- **Exercise goal**: Copy the entries below exactly. Images do not belong in the copy.

◇ ◇ ◇ ◇ ◇ ◇ ◇

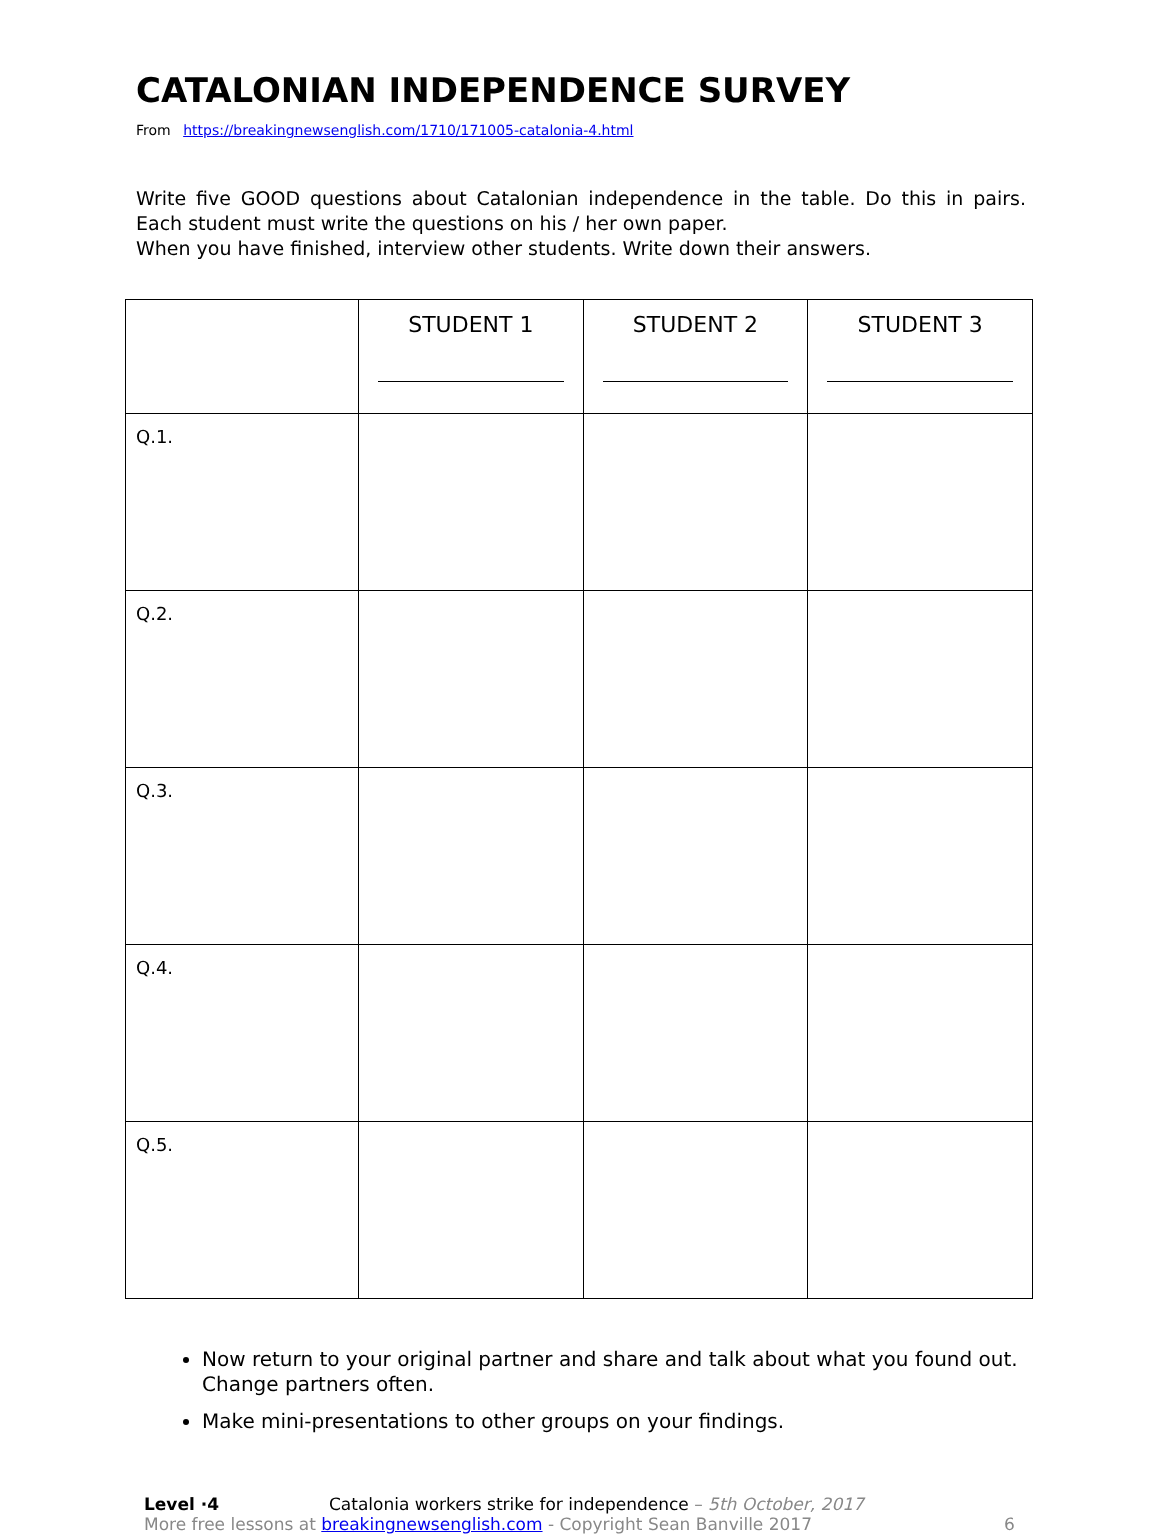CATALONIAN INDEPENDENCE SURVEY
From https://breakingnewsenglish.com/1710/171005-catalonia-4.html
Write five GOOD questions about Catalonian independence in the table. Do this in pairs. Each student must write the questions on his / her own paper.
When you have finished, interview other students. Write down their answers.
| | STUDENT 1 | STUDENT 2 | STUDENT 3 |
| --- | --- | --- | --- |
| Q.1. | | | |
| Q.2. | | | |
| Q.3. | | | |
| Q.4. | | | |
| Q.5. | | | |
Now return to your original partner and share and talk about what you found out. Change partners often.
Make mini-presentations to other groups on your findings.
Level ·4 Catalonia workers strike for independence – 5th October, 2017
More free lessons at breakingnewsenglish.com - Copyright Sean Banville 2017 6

◇ ◇ ◇ ◇ ◇ ◇ ◇

- **Exercise result**:
CATALONIAN INDEPENDENCE SURVEY
From https://breakingnewsenglish.com/1710/171005-catalonia-4.html
Write five GOOD questions about Catalonian independence in the table. Do this in pairs. Each student must write the questions on his / her own paper.
When you have finished, interview other students. Write down their answers.
| | STUDENT 1 | STUDENT 2 | STUDENT 3 |
| --- | --- | --- | --- |
| Q.1. | | | |
| Q.2. | | | |
| Q.3. | | | |
| Q.4. | | | |
| Q.5. | | | |
Now return to your original partner and share and talk about what you found out. Change partners often.
Make mini-presentations to other groups on your findings.
Level ·4 Catalonia workers strike for independence – 5th October, 2017
More free lessons at breakingnewsenglish.com - Copyright Sean Banville 2017 6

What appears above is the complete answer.